• [PROBLEM DESCRIPTION] In how many lines of the records below does the word "source" appear? Answer with the number alone.

• [PROVIDED DATA]
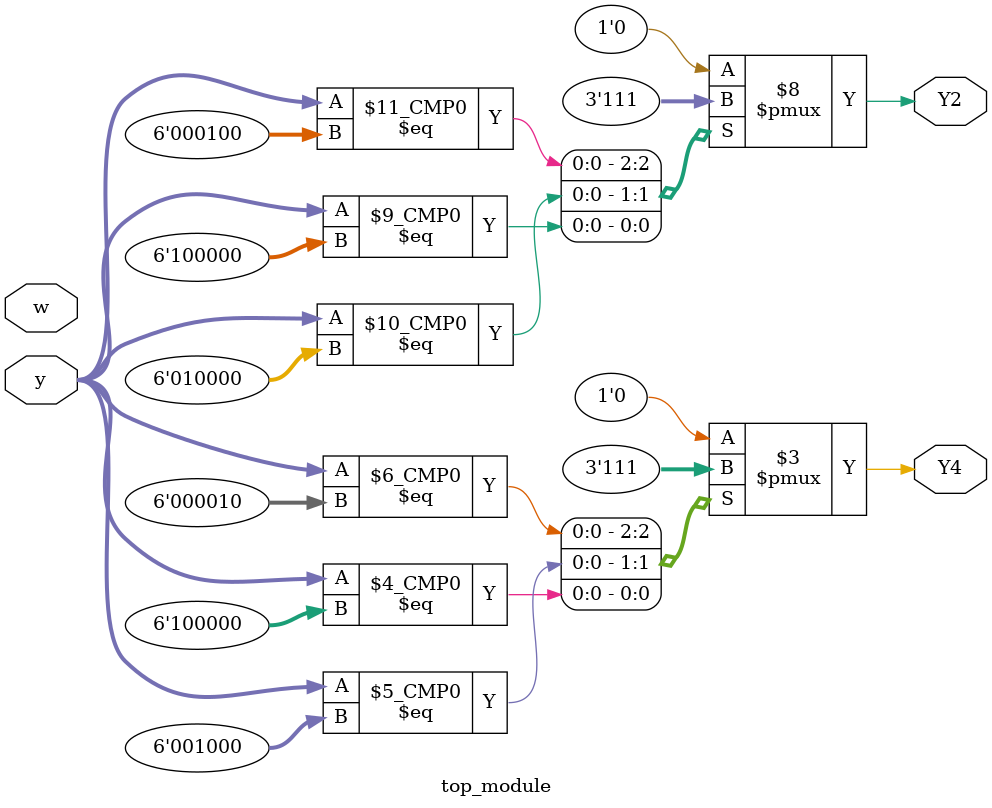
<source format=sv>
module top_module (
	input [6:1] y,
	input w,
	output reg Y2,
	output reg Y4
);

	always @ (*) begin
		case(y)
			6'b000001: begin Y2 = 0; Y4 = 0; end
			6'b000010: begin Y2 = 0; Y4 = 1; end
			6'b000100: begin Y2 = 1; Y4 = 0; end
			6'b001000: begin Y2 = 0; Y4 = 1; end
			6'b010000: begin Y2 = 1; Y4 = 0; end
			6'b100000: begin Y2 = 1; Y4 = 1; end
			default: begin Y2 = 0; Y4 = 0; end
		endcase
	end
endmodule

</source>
--
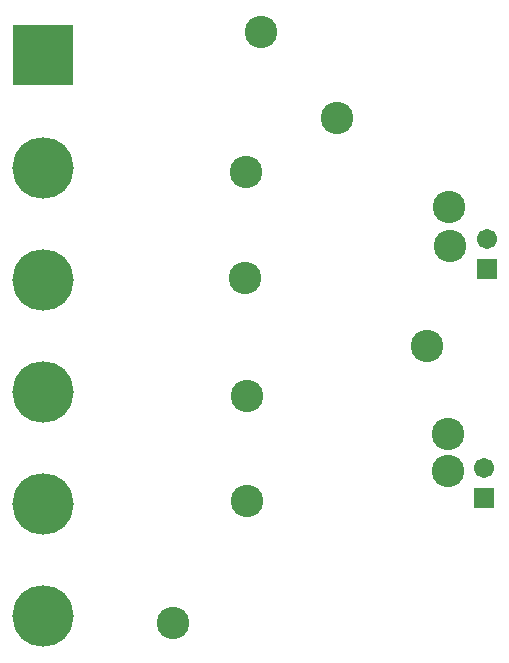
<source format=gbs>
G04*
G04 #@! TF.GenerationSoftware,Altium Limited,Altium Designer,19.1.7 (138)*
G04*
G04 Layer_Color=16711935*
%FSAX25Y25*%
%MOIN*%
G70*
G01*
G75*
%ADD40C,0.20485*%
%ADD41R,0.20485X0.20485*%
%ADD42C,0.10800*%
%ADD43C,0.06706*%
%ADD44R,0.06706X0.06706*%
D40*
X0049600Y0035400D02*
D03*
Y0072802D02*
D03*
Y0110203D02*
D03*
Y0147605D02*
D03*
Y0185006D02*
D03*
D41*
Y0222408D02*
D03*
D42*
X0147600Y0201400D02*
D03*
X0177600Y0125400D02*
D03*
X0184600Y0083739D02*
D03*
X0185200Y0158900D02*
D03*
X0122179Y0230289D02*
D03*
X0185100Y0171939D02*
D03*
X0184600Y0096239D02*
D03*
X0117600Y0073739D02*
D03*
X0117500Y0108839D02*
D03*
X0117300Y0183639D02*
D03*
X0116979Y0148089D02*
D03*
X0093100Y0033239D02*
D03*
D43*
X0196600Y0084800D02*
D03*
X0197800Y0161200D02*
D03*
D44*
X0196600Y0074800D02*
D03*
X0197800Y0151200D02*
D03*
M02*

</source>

• [EXERCISE RESPONSE] 4